Countries in the top of the list on gender equality include: 1 Iceland, 2 Finland, 3 Norway, 4 Sweden, 5 Philippines, 6 Ireland, 7 New Zealand, 8 Denmark, 9 Switzerland, 10 Nicaragua, 11 Belgium, 12 Latvia, 13 Netherlands, 14 Germany, 15 Cuba, 16 Lesotho, 17 South Africa, 18 UK, 19 Austria, 20 Canada, 21 Luxembourg, 22 Burundi, 23 United States and 24 Australia.

Those towards the middle and sliding down in the rankings include 55 Sri Lanka, 58 Singapore, 69 China, 75 Bangladesh, 93 Bhutan, 95 Indonesia, 101 India, 102 Malaysia, 105 Japan, 109 UAE, 111 Korea, 112 Bahrain, 115 Qatar, 121 Nepal, 127 Saudi Arabia, 130 Iran and 135 Pakistan.

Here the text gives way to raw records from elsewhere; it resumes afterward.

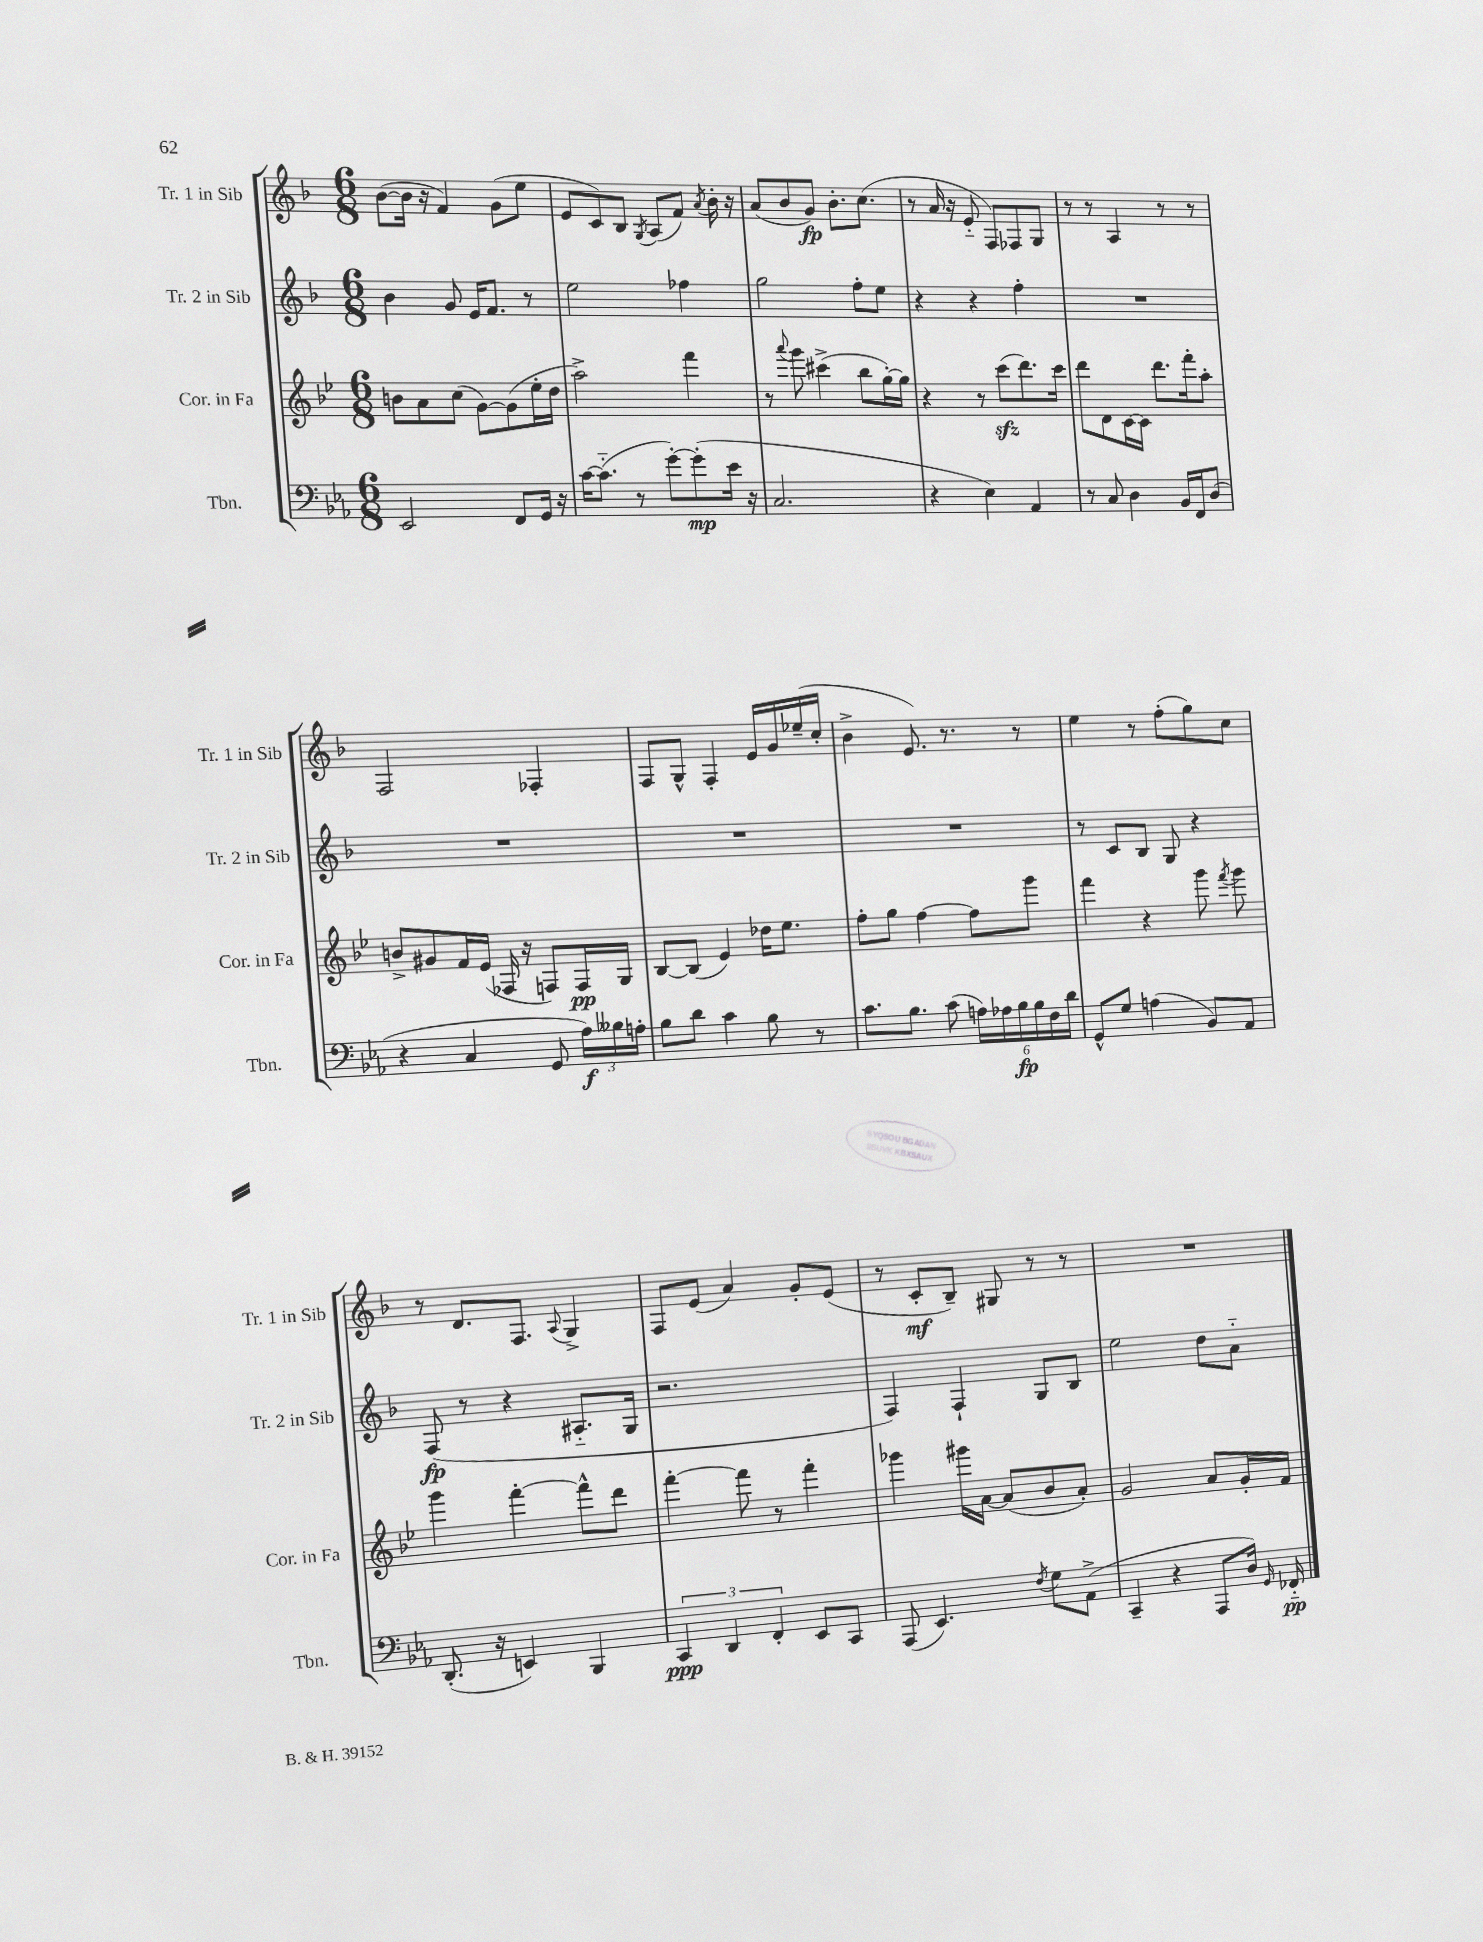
<<
\new StaffGroup <<
\new Staff = "s0" \with { instrumentName = "Tr. 1 in Sib" shortInstrumentName = "Tr. 1 in Sib" } {
    \clef treble \key f \major \numericTimeSignature \time 6/8
    \autoBeamOff bes'8[~( bes'16] r16 f'4) g'8[( e''8] |
    e'8[ c'8) bes8] \acciaccatura { g8 } a8[( f'8]) \acciaccatura { a'8 } bes'16-. r16 |
    a'8[( bes'8 g'8]\fp) bes'8.[-. c''8.]( |
    r8 a'16 r16 e'8-_ f8[) fes8 g8] |
    r8 r8 a4 r8 r8 |
    f2 fes4-. |
    f8[ g8]-^ f4-. e'16[ g'16 ees''16--( c''16]-. |
    bes'4-> e'8.) r8. r8 |
    e''4 r8 f''8[-.( g''8) c''8] |
    r8 d'8.[ f8.] \appoggiatura { a8 } g4-> |
    f8[ e'8]( a'4) g'8[-. e'8]( |
    r8 c'8[-.\mf bes8]--) gis8 r8 r8 |
    R2. \bar "|." |
}
\new Staff = "s1" \with { instrumentName = "Tr. 2 in Sib" shortInstrumentName = "Tr. 2 in Sib" } {
    \clef treble \key f \major \numericTimeSignature \time 6/8
    \autoBeamOff bes'4 g'8 e'16[ f'8.] r8 |
    e''2 fes''4 |
    g''2 f''8[-. e''8] |
    r4 r4 f''4-. |
    R2. |
    R2. |
    R2. |
    R2. |
    r8 c'8[ bes8] g8 r4 |
    f8\fp( r8 r4 ais8.[-_ g16] |
    r2. |
    f4) f4-! g8[ bes8] |
    e''2 d''8[ a'8]-_ \bar "|." |
}
\new Staff = "s2" \with { instrumentName = "Cor. in Fa" shortInstrumentName = "Cor. in Fa" } {
    \clef treble \key bes \major \numericTimeSignature \time 6/8
    \autoBeamOff b'8[ a'8 c''8]( g'8[~) g'8( ees''16-. d''16] |
    a''2->) f'''4 |
    r8 \appoggiatura { a'''8 } g'''8 cis'''4->( bes''8[ g''16~-.) g''16] |
    r4 r8 c'''8[\sfz( d'''8.) c'''16] |
    d'''8[ d'8 c'16~ c'16] d'''8.[ f'''16-. a''8]-. |
    b'8[-> gis'8 f'16 ees'16]( fes16 r16 f8[) f16\pp g16] |
    bes8[~ bes8]( ees'4) des''16[ ees''8.] |
    f''8[-. g''8] f''4~ f''8[ g'''8] |
    f'''4 r4 g'''8 \acciaccatura { f'''8 } g'''8 |
    g'''4 f'''4~-. f'''8[-^ d'''8] |
    f'''4~-. f'''8 r8 f'''4-. |
    ges'''4 gis'''16[ a'16]~ a'8[( bes'8 a'8]-.) |
    g'2 a'8[ g'16-. f'16] \bar "|." |
}
\new Staff = "s3" \with { instrumentName = "Tbn." shortInstrumentName = "Tbn." } {
    \clef bass \key ees \major \numericTimeSignature \time 6/8
    \autoBeamOff ees,2 f,8[ g,16] r16 |
    c'16[~ c'8.]-_( r8 g'8[~-.) g'8-.\mp( ees'16] r16 |
    c2. |
    r4 ees4) aes,4 |
    r8 c8 d4 bes,16[ f,16 d8]( |
    r4 c4 g,8 \tuplet 3/2 { aes16[\f) beses16 a16]-. } |
    bes8[ d'8] c'4 bes8 r8 |
    c'8.[ bes8.] c'8( \tuplet 6/4 { a16[) aes16 bes16\fp bes16 f16 d'16] } |
    g,8[-^ g8] a4( bes,8[) aes,8] |
    d,8.-.( r16 e,4) bes,,4 |
    \tuplet 3/2 { c,4\ppp d,4 f,4-. } ees,8[ c,8] |
    aes,,8( ees,4.) \acciaccatura { f8 } g8[ aes,8]->( |
    c,4-- r4 aes,,8[ d16]) \grace { g,16 } fes,16-_\pp \bar "|." |
}
>>
>>
\layout { \context { \Score \remove "Bar_number_engraver" } }
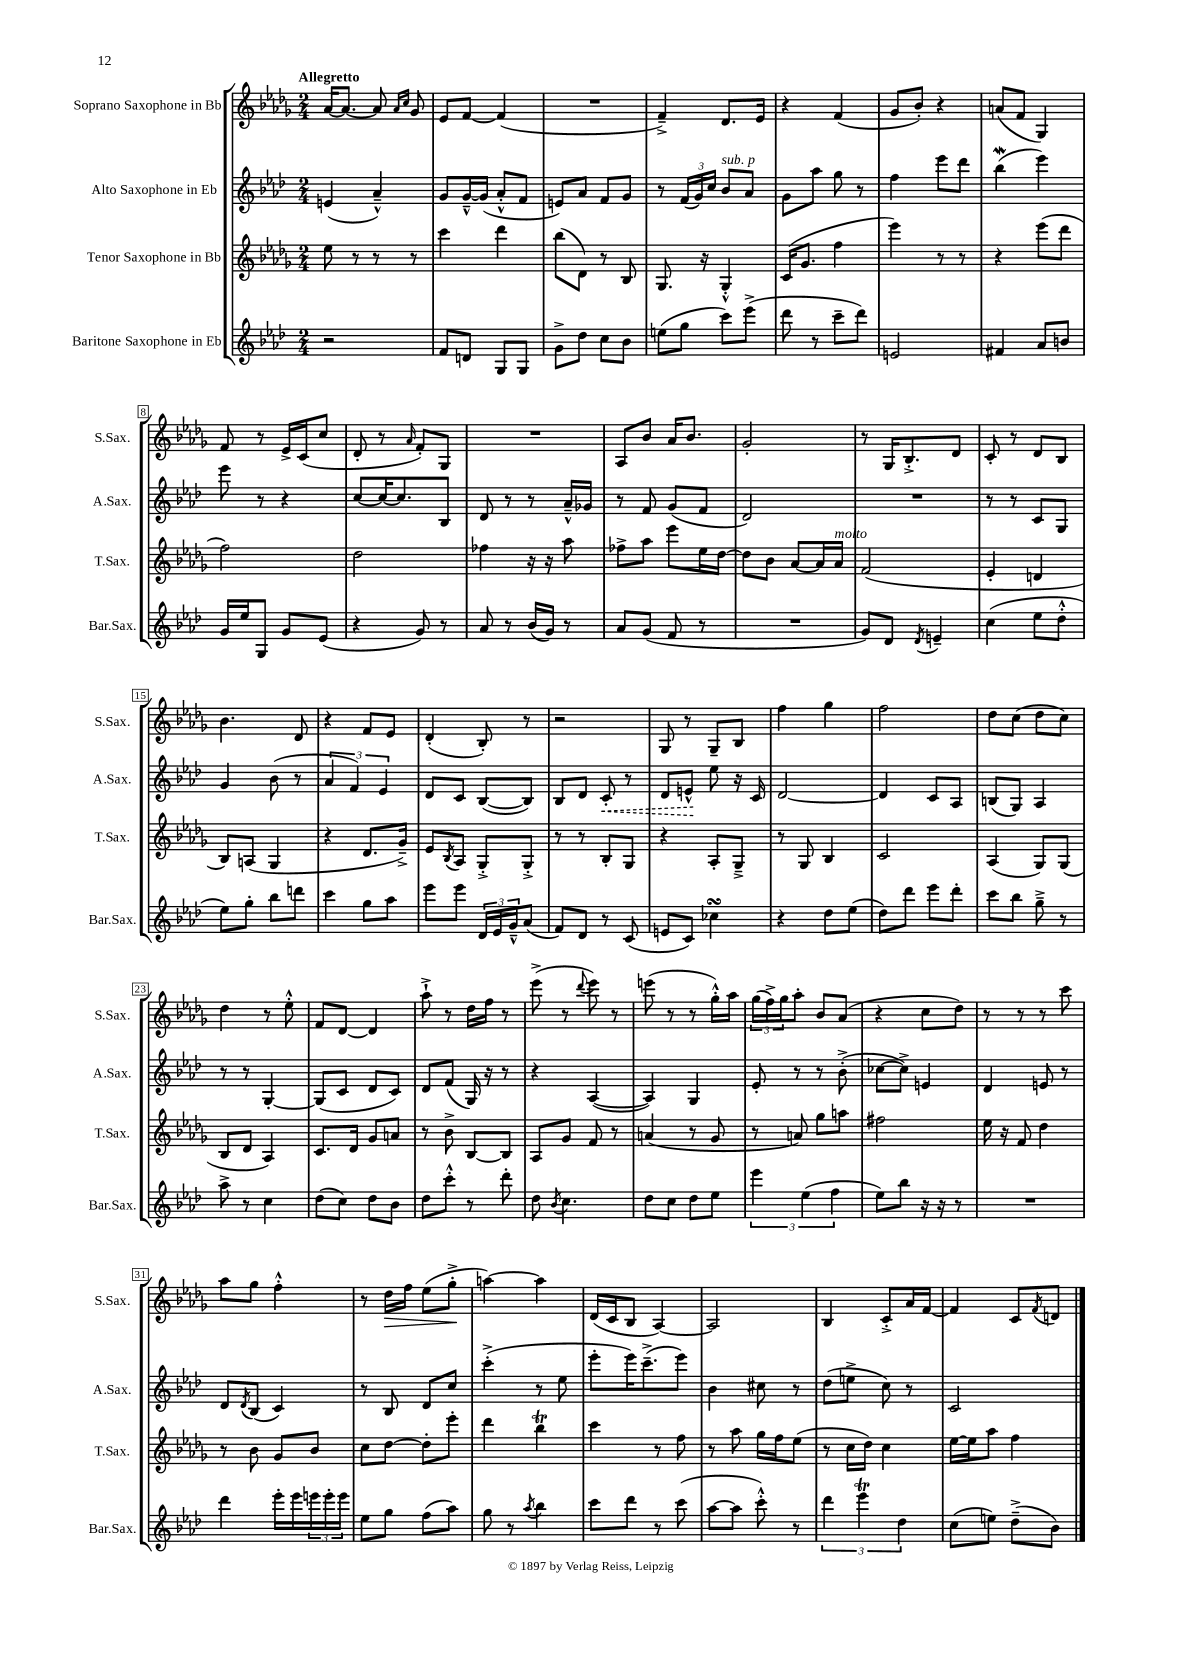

India ranks towards the bottom in the gender inequality ranking (rank 101), and of it’s neighbors, does better than only Nepal (rank 121) and Pakistan (135). Yet, as we look closely at India’s rankings in the 4 indicators:

1) economic participation and opportunity (rank 124)
2) educational attainment (rank 120)
3) health and survival (rank 135)
4) political empowerment (rank 9)

we find that India ranks towards the very bottom of 136 countries in most scores that concern the average Indian woman. It is only political empowerment of women where India does well, and which moves up its overall ranking to 101.